ACTIVITY =>
Reproduce the text of every one of the records below line for line, leaving out the pictures.

SUPPLIED RECORDS =>
################
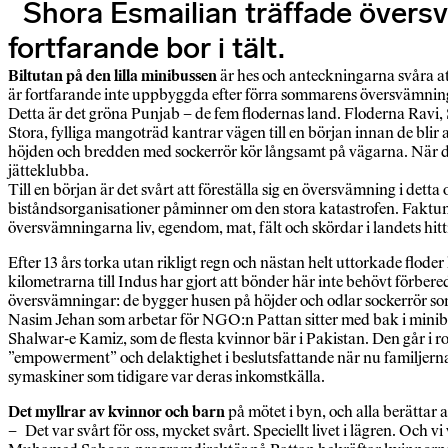
Shora Esmailian träffade övers
fortfarande bor i tält.
Biltutan på den lilla minibussen
är hes och anteckningarna svåra at
är fortfarande inte uppbyggda efter förra sommarens översvämnin
Detta är det gröna Punjab – de fem flodernas land. Floderna Ravi,
Stora, fylliga mangoträd kantrar vägen till en början innan de blir 
höjden och bredden med sockerrör kör långsamt på vägarna. När de r
jätteklubba.
Till en början är det svårt att föreställa sig en översvämning i det
biståndsorganisationer påminner om den stora katastrofen. Faktum
översvämningarna liv, egendom, mat, fält och skördar i landets hitti
Efter 13 års torka utan rikligt regn och nästan helt uttorkade fl
kilometrarna till Indus har gjort att bönder här inte behövt förbered
översvämningar: de bygger husen på höjder och odlar sockerrör som
Nasim Jehan som arbetar för NGO:n Pattan sitter med bak i minibus
Shalwar-e Kamiz, som de flesta kvinnor bär i Pakistan. Den går i
”empowerment” och delaktighet i beslutsfattande när nu familjerna
symaskiner som tidigare var deras inkomstkälla.
Det myllrar av kvinnor och barn
på mötet i byn, och alla berättar
– Det var svårt för oss, mycket svårt. Speciellt livet i lägren. Och v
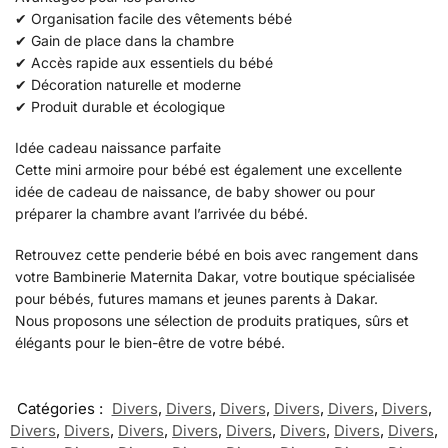
✔ Organisation facile des vêtements bébé
✔ Gain de place dans la chambre
✔ Accès rapide aux essentiels du bébé
✔ Décoration naturelle et moderne
✔ Produit durable et écologique
Idée cadeau naissance parfaite
Cette mini armoire pour bébé est également une excellente
idée de cadeau de naissance, de baby shower ou pour
préparer la chambre avant l’arrivée du bébé.
Retrouvez cette penderie bébé en bois avec rangement dans
votre Bambinerie Maternita Dakar, votre boutique spécialisée
pour bébés, futures mamans et jeunes parents à Dakar.
Nous proposons une sélection de produits pratiques, sûrs et
élégants pour le bien-être de votre bébé.
Catégories :
Divers
,
Divers
,
Divers
,
Divers
,
Divers
,
Divers
,
Divers
,
Divers
,
Divers
,
Divers
,
Divers
,
Divers
,
Divers
,
Divers
,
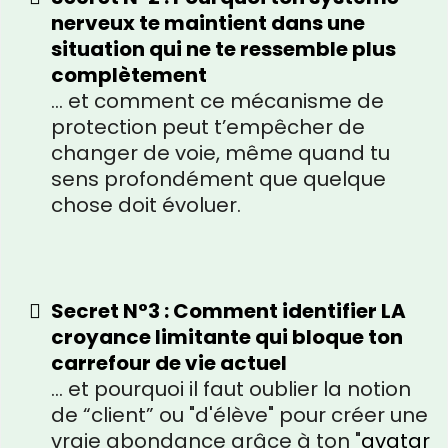
nerveux te maintient dans une
situation qui ne te ressemble plus
complètement
… et comment ce mécanisme de
protection peut t’empêcher de
changer de voie, même quand tu
sens profondément que quelque
chose doit évoluer.
Secret N°3 : Comment identifier LA
croyance limitante qui bloque ton
carrefour de vie actuel
… et pourquoi il faut oublier la notion
de “client” ou "d'élève" pour créer une
vraie abondance grâce à ton "
avatar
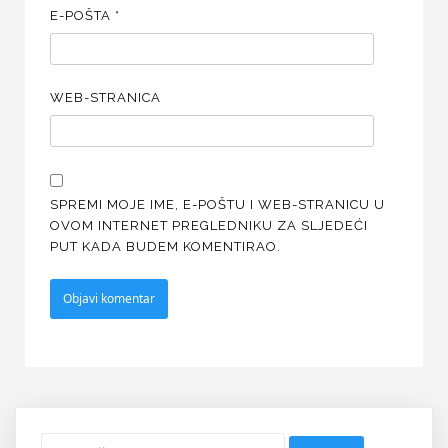
E-POŠTA
*
WEB-STRANICA
SPREMI MOJE IME, E-POŠTU I WEB-STRANICU U
OVOM INTERNET PREGLEDNIKU ZA SLJEDEĆI
PUT KADA BUDEM KOMENTIRAO.
Pretraži:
################
REPLY =>
Shora Esmailian träffade övers
fortfarande bor i tält.
Biltutan på den lilla minibussen
är hes och anteckningarna svåra at
är fortfarande inte uppbyggda efter förra sommarens översvämnin
Detta är det gröna Punjab – de fem flodernas land. Floderna Ravi,
Stora, fylliga mangoträd kantrar vägen till en början innan de blir 
höjden och bredden med sockerrör kör långsamt på vägarna. När de r
jätteklubba.
Till en början är det svårt att föreställa sig en översvämning i det
biståndsorganisationer påminner om den stora katastrofen. Faktum
översvämningarna liv, egendom, mat, fält och skördar i landets hitti
Efter 13 års torka utan rikligt regn och nästan helt uttorkade fl
kilometrarna till Indus har gjort att bönder här inte behövt förbered
översvämningar: de bygger husen på höjder och odlar sockerrör som
Nasim Jehan som arbetar för NGO:n Pattan sitter med bak i minibus
Shalwar-e Kamiz, som de flesta kvinnor bär i Pakistan. Den går i
”empowerment” och delaktighet i beslutsfattande när nu familjerna
symaskiner som tidigare var deras inkomstkälla.
Det myllrar av kvinnor och barn
på mötet i byn, och alla berättar
– Det var svårt för oss, mycket svårt. Speciellt livet i lägren. Och v
✔ Organisation facile des vêtements bébé
✔ Gain de place dans la chambre
✔ Accès rapide aux essentiels du bébé
✔ Décoration naturelle et moderne
✔ Produit durable et écologique
Idée cadeau naissance parfaite
Cette mini armoire pour bébé est également une excellente
idée de cadeau de naissance, de baby shower ou pour
préparer la chambre avant l’arrivée du bébé.
Retrouvez cette penderie bébé en bois avec rangement dans
votre Bambinerie Maternita Dakar, votre boutique spécialisée
pour bébés, futures mamans et jeunes parents à Dakar.
Nous proposons une sélection de produits pratiques, sûrs et
élégants pour le bien-être de votre bébé.
Catégories :
Divers
,
Divers
,
Divers
,
Divers
,
Divers
,
Divers
,
Divers
,
Divers
,
Divers
,
Divers
,
Divers
,
Divers
,
Divers
,
Divers
,
nerveux te maintient dans une
situation qui ne te ressemble plus
complètement
… et comment ce mécanisme de
protection peut t’empêcher de
changer de voie, même quand tu
sens profondément que quelque
chose doit évoluer.
Secret N°3 : Comment identifier LA
croyance limitante qui bloque ton
carrefour de vie actuel
… et pourquoi il faut oublier la notion
de “client” ou "d'élève" pour créer une
vraie abondance grâce à ton "
avatar
E-POŠTA
*
WEB-STRANICA
SPREMI MOJE IME, E-POŠTU I WEB-STRANICU U
OVOM INTERNET PREGLEDNIKU ZA SLJEDEĆI
PUT KADA BUDEM KOMENTIRAO.
Pretraži:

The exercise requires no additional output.